**Что требуется**
• 1. Переведите на английский язык предложение из текста о мурманских промысловых исследованиях: «Экспедиция оказалась очень успешной: в частности, в ходе ее работы была впервые доказана возможность лова сельди в открытом море, что позднее было широко использовано в промысловой практике».
• 2. Продолжите текст о мурманских промысловых исследованиях с того места, где он заканчивается.

**Извлечённый текст**
↓

В незавидном положении оказались тогда и ученые. С 1930 г. ГОИН вел исследования на Мурмане по договорам с рыбопромысловыми организациями, которые требовали от ученых не столько изучения биологии промысловых рыб, сколько своевременных и правильных прогнозов подходов рыбы. В те годы еще не существовало такого подспорья для прогностической работы, как промысловая разведка. Вдобавок, 1930 и 1931 гг. выдались необычными: имело место мощное усиление теплого течения, в результате чего треска ушла на восток от Мурмана,

78

а в 1932 г. туда в небывалом количестве пришла сельдь. Между тем ведущие сотрудники ГОИНа не предсказывали никаких заходов сельди, утверждая, что заходы сельди на Мурман вообще носят случайный характер и сколько-нибудь значительный ее промысел в Баренцевом море невозможен[82]. После этого казуса мурманские рыбопромысловые организации отказались от заключения нового договора с ГОИНом. В марте 1933 г. в «Ленинградской правде» появилась статья под названием «Осиное гнездо», сообщавшая, что, дескать, «само упоминание о ГОИНе вызывает усмешку на лицах мурманских рыбников»[83]. Директору Мурманской станции Г. А. Клюге и директору ГОИНа И. И. Месяцеву были предъявлены все возможные обвинения: от некомпетентности до непролетарского социального происхождения большинства работников возглавляемых ими учреждений. Не замедлили последовать и оргвыводы: все руководящие сотрудники были арестованы по обвинению в организации вредительской группы, сорвавшей выполнение плана промысла трески Рыбтрестом. И хотя вскоре их выпустили, впоследствии большинство из них были снова арестованы[84].

Наступил, по-видимому, наиболее драматический период в развитии мурманских научно-промысловых исследований, тем более что они неожиданно оказались помехой при реализации военно-стратегических интересов в этом районе. Летом 1933 г. Сталин лично посетил Мурман с целью выбора удобной гавани для военных кораблей и первых советских подводных лодок (их предполагалось перегонять из Ленинграда на Север через Беломорканал, строительство которого подходило к концу). Екатерининская гавань, где с конца XIX в. располагалась Мурманская биологическая станция, приглянулась вождю, и можно ли считать случайным то, что вскорости большинство ее сотрудников были арестованы, а сама станция и ГОИН — закрыты?

Обвинив большевика Месяцева во вредительстве, власти решили обратиться к услугам «старых специалистов». В 1933 г. по приказу Наркомата снабжения на Мурмане было создано новое учреждение — Северная сельдяная экспедиция[85]. Организовать ее работу было поручено Книповичу, но так как последний был уже в преклонном возрасте и не мог сам возглавить экспедицию, то он назначил на этот пост Аверинцева[86]. Экспедиция оказалась очень успешной: в частности, в ходе ее работы была впервые доказана возможность лова сельди в открытом море, что позднее было широко использовано в промысловой практике.

↑

**Исходные материалы**
↓

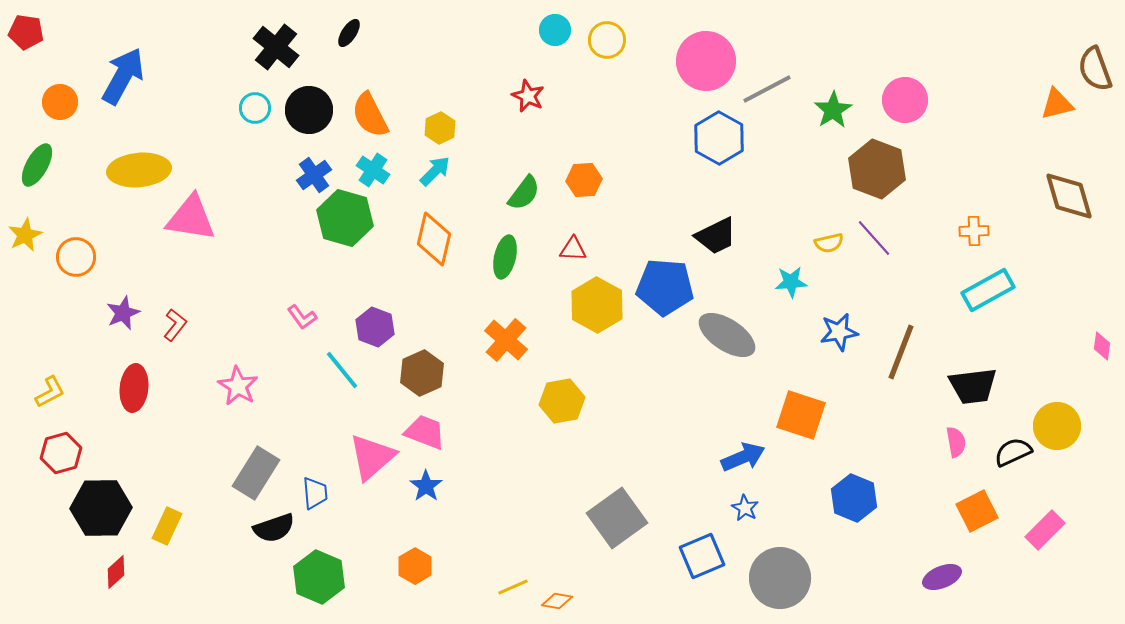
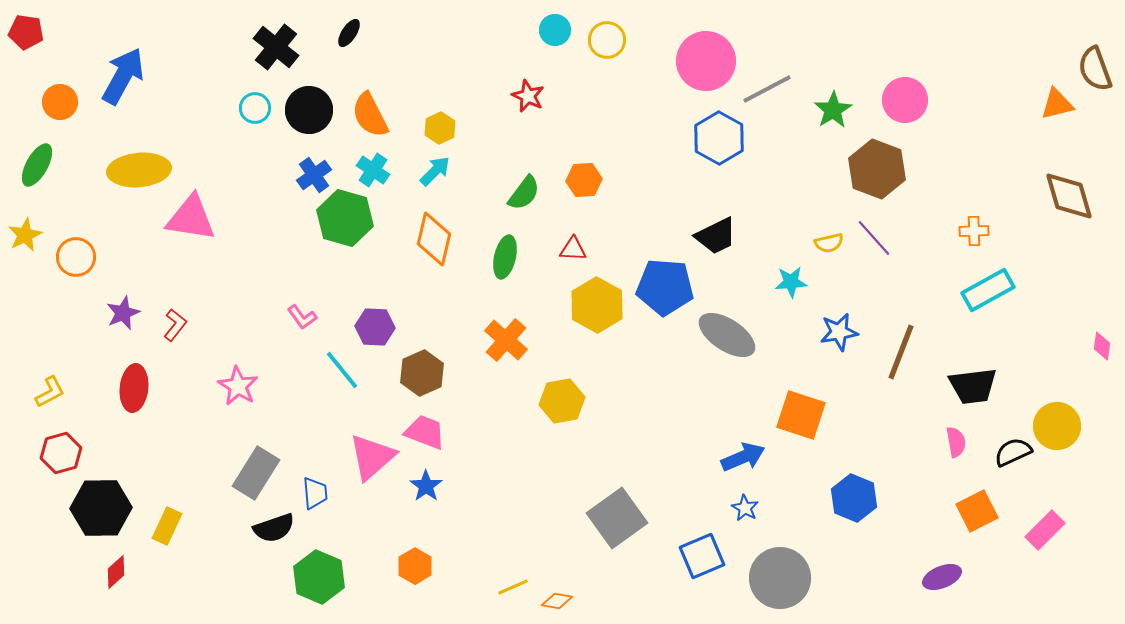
purple hexagon at (375, 327): rotated 18 degrees counterclockwise
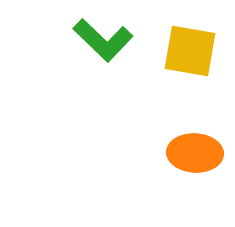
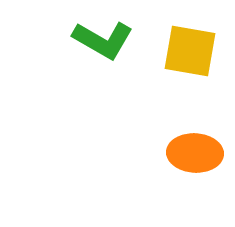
green L-shape: rotated 14 degrees counterclockwise
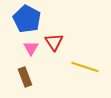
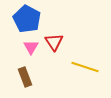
pink triangle: moved 1 px up
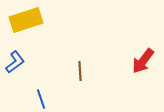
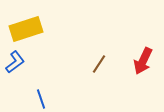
yellow rectangle: moved 9 px down
red arrow: rotated 12 degrees counterclockwise
brown line: moved 19 px right, 7 px up; rotated 36 degrees clockwise
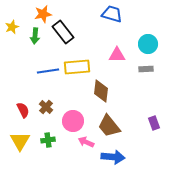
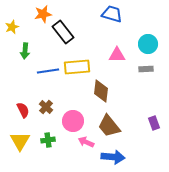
green arrow: moved 10 px left, 15 px down
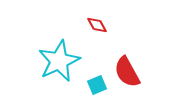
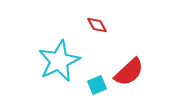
red semicircle: moved 2 px right; rotated 104 degrees counterclockwise
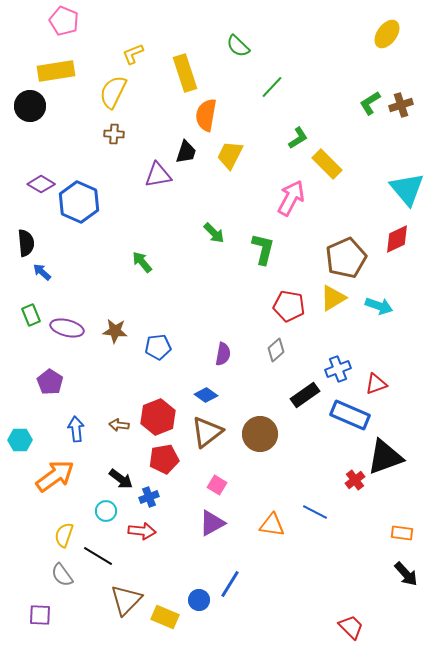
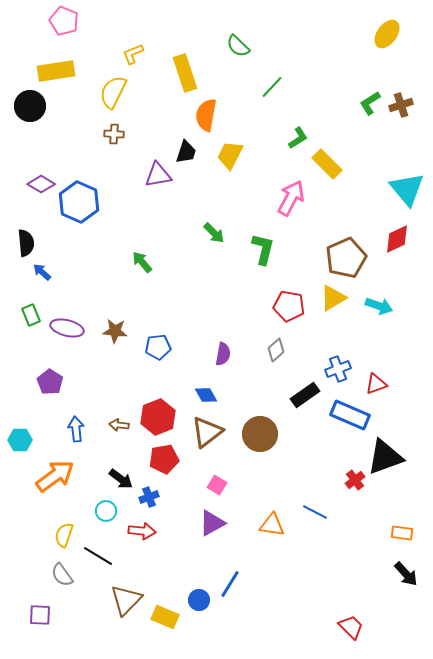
blue diamond at (206, 395): rotated 25 degrees clockwise
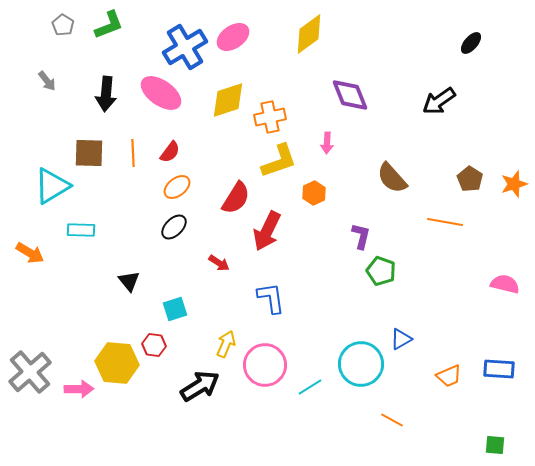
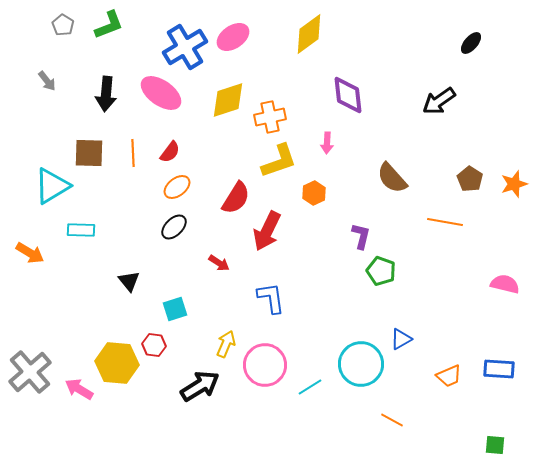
purple diamond at (350, 95): moved 2 px left; rotated 15 degrees clockwise
pink arrow at (79, 389): rotated 148 degrees counterclockwise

↑

**Ответы**
• 1. The expedition proved very successful: in particular, its work demonstrated for the first time that herring could be caught in the open sea, which was later widely applied in fishing practice.

• 2.
Так замкнулся некий круг в научно-промысловых исследованиях на Мурмане. Дальше — другое время: новые, выросшие уже при советской власти, ученые, объединенные в единую централизованную систему научно-исследовательских институтов во главе с расположенным в Москве Всесоюзным научно-исследовательским институтом рыбного хозяйства и океанографии[87]; новые функционеры-промышленники и новые, согнанные в колхозы, рыбаки; новые проблемы их взаимоотношений, выходящие за рамки данной работы.

Автор благодарна Д. А. Александрову (СПбфИИЕТ), вдохновителю этой работы, за руководство и постоянную помощь; А. Ю. Стручкову (ИИЕТ) за доброжелательную критику и заботливую редактуру; и А. П. Алексееву, Председателю Северо-Западного отделения Ихтиологической комиссии, за проявленный интерес и важные дополнения.

Список литературы

1. Алексеев А. П. Научно-промысловые исследования на Мурмане до 1917 г. // Под семизвездным синим флагом. Мурманск, 1981.

2. Книпович Н. М. Экспедиция для научно-промысловых исследований у берегов Мурмана / сост. при содействии К. П. Ягодовского и Н. С. Жихарева. Т. 1. СПб., 1902.

3. Труды Северной комиссии 1897—1898 гг. СПб., 1898.

79

4. Книпович Н. М. Положение морских рыбных и звериных промыслов Архангельской губернии (Из отчетов Министерству Земледелия и Государственных Имуществ по командировкам 1893 и 1894 гг.). СПб., 1895.

5. Книпович Н. М. О рыбных морских и звериных промыслах Архангельской губернии (Отчет Министерству Земледелия и Государственных Имуществ по командировке 1895 года). СПб., 1897.

6. Славентатор Д. Е. Ученый первого ранга. Л., 1974.

7. Отчет о деятельности Комитета для помощи поморам Русского Севера за 1894—1907 гг. // Рус. судоходство. 1907—1908 (Приложения).

8. Жалобы поморов // Новое время. 1900. 29 июля (11 авг.). С. 4.

9. По поводу заметки «Нового времени» о сообщении г. Книповича // Рус. судоходство. 1901. № 231—235. С. 160—161.

10. Држевецкий В. Ф. 10 лет работ по исследованию Мурмана // Вестн. рыбопромышленности. 1908. № 3. С. 151—167.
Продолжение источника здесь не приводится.